Depois de um período de férias do "Big brother Brasil", Pedro Bial começou a gravar a terceira temporada do "Na moral". O primeiro programa do ano contará com o tema "Identidade brasileira''. A produção recebe o chef Claude Troigros, o cientista político Alberto Carlos Almeida, a modelo Ellen Jabour e a repórter Carol Nakamura. O programa tem estreia prevista para o dia 3 de julho - ainda dentro do período da Copa do Mundo.


NOVO VISUAL

Giulia Gam está de novo visual para sua próxima personagem na nova novela das seis, "Boogie Oogie". A atriz alongou os cabelos para viver a fútil Carlota.

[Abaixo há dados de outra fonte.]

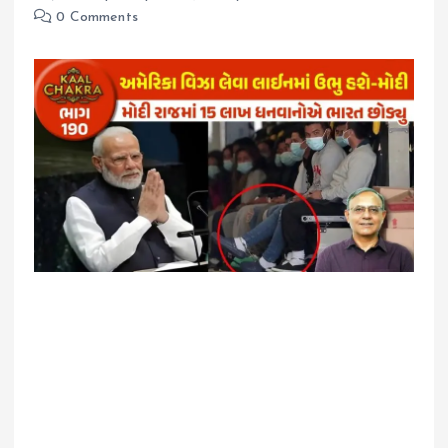
0 Comments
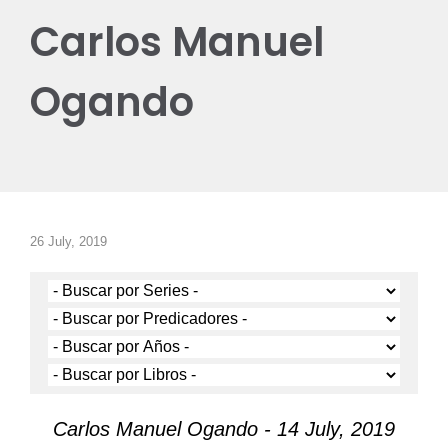
Carlos Manuel
Ogando
26 July, 2019
Carlos Manuel Ogando - 14 July, 2019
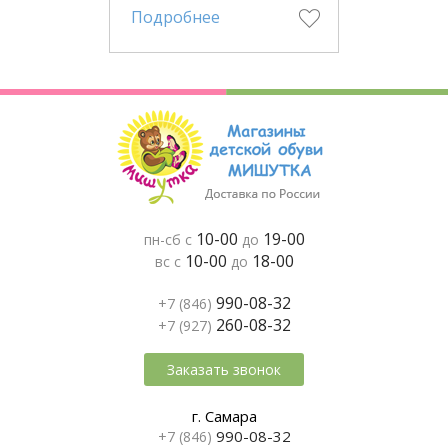
Подробнее
10-00
19-00
пн-сб с
до
10-00
18-00
вс с
до
990-08-32
+7 (846)
260-08-32
+7 (927)
Заказать звонок
г. Самара
990-08-32
+7 (846)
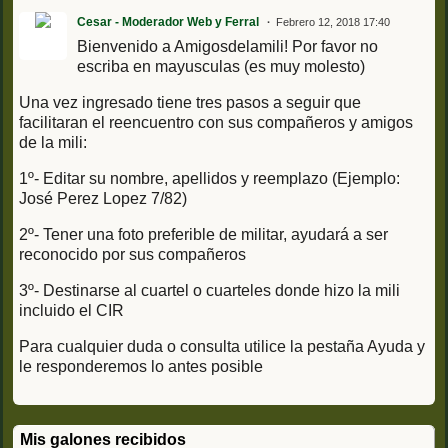
Cesar - Moderador Web y Ferral
Febrero 12, 2018 17:40
Bienvenido a Amigosdelamili! Por favor no
escriba en mayusculas (es muy molesto)
Una vez ingresado tiene tres pasos a seguir que
facilitaran el reencuentro con sus compañeros y amigos
de la mili:
1º- Editar su nombre, apellidos y reemplazo (Ejemplo:
José Perez Lopez 7/82)
2º- Tener una foto preferible de militar, ayudará a ser
reconocido por sus compañeros
3º- Destinarse al cuartel o cuarteles donde hizo la mili
incluido el CIR
Para cualquier duda o consulta utilice la pestaña Ayuda y
le responderemos lo antes posible
Mis galones recibidos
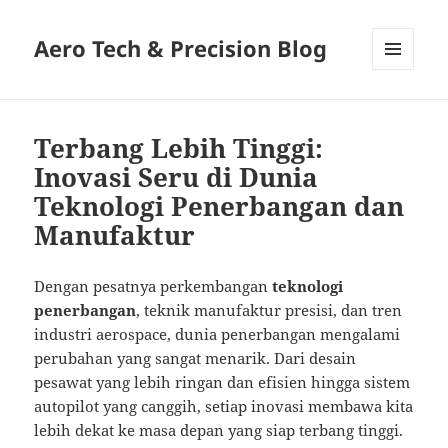
Aero Tech & Precision Blog
MENU
AND
WIDGETS
Terbang Lebih Tinggi:
Inovasi Seru di Dunia
Teknologi Penerbangan dan
Manufaktur
Dengan pesatnya perkembangan
teknologi
penerbangan
, teknik manufaktur presisi, dan tren
industri aerospace, dunia penerbangan mengalami
perubahan yang sangat menarik. Dari desain
pesawat yang lebih ringan dan efisien hingga sistem
autopilot yang canggih, setiap inovasi membawa kita
lebih dekat ke masa depan yang siap terbang tinggi.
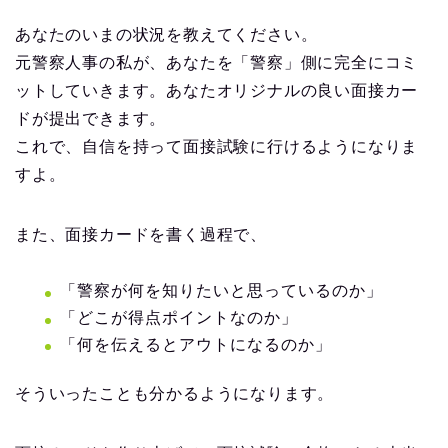
【合格報告2024】石川県警 女性Ｂ
「全模範回答集」＆「面接カード講座」＆「論
作文講座」
※石川県警には合格されたものの、最終的は併願され
ていた「他の公安公務員職」に行かれました。
【合格報告2024】福井県警 男性Ｂ
「全模範回答集」＆「面接カード講座」＆「論
作文講座」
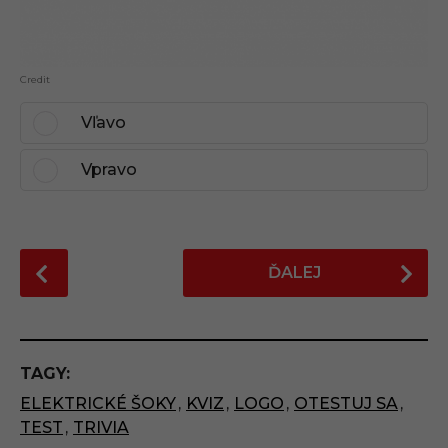
Credit
Vľavo
Vpravo
P
ĎALEJ
o
s
t
P
TAGY:
a
ELEKTRICKÉ ŠOKY
,
KVIZ
,
LOGO
,
OTESTUJ SA
,
g
TEST
,
TRIVIA
i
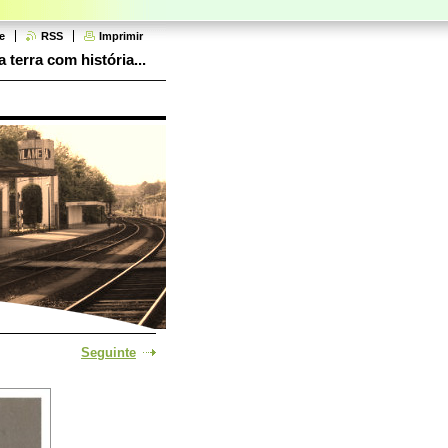
e
RSS
Imprimir
 terra com história...
Seguinte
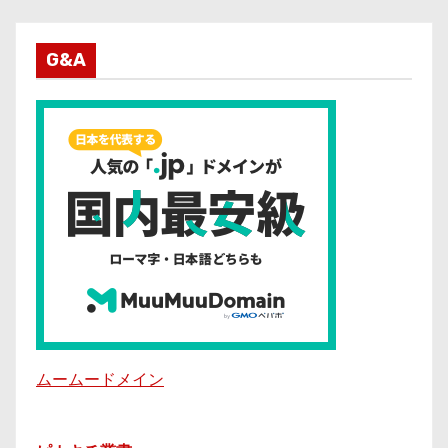
G&A
ムームードメイン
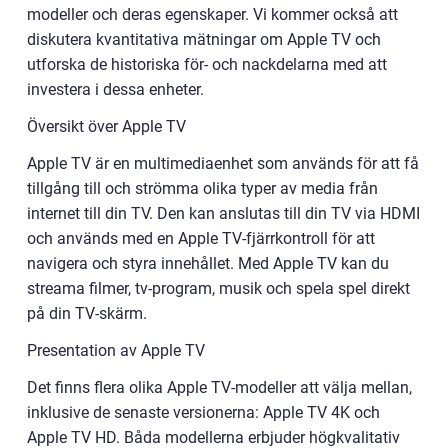
modeller och deras egenskaper. Vi kommer också att
diskutera kvantitativa mätningar om Apple TV och
utforska de historiska för- och nackdelarna med att
investera i dessa enheter.
Översikt över Apple TV
Apple TV är en multimediaenhet som används för att få
tillgång till och strömma olika typer av media från
internet till din TV. Den kan anslutas till din TV via HDMI
och används med en Apple TV-fjärrkontroll för att
navigera och styra innehållet. Med Apple TV kan du
streama filmer, tv-program, musik och spela spel direkt
på din TV-skärm.
Presentation av Apple TV
Det finns flera olika Apple TV-modeller att välja mellan,
inklusive de senaste versionerna: Apple TV 4K och
Apple TV HD. Båda modellerna erbjuder högkvalitativ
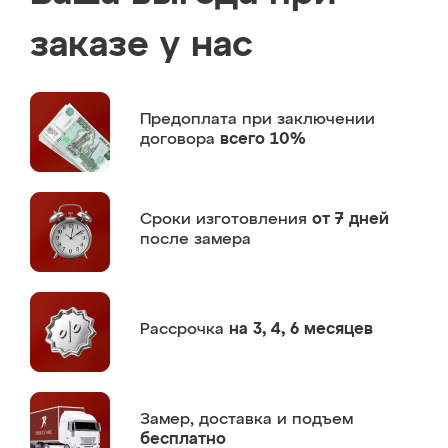
заказе у нас
Предоплата
при заключении
договора
всего 10%
Сроки изготовления
от 7 дней
после замера
Рассрочка
на 3, 4, 6 месяцев
Замер,
доставка и подъем
бесплатно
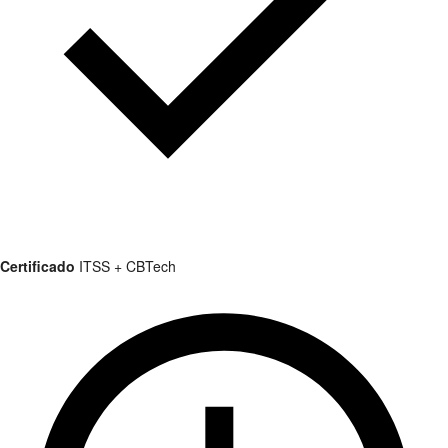
Certificado
ITSS + CBTech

Na história de Rui Vilhena, ela será esposa de Fernando, interpretado por Marco Ricca, e mãe da protagonista Sandra, papel de Isis Valverde. No entanto, a personagem irá viver longe da filha após o bebê ser trocado na maternidade pela vilã Susana, de Alessandra Negrini.


FOI BEM

A narração de Alex Escobar nos jogos da Copa do Mundo. O jornalista apresenta detalhes interessantes sobre as seleções, faz comentários e tem bastante empatia com o público.


FOI MAL

A enxurrada de pautas com telespectadores cantando o hino brasileiro nos mais diversos programas de TV. Se depender das emissoras de televisão, ao final da Copa do Mundo, o público irá saber o hino nacional de cor e salteado.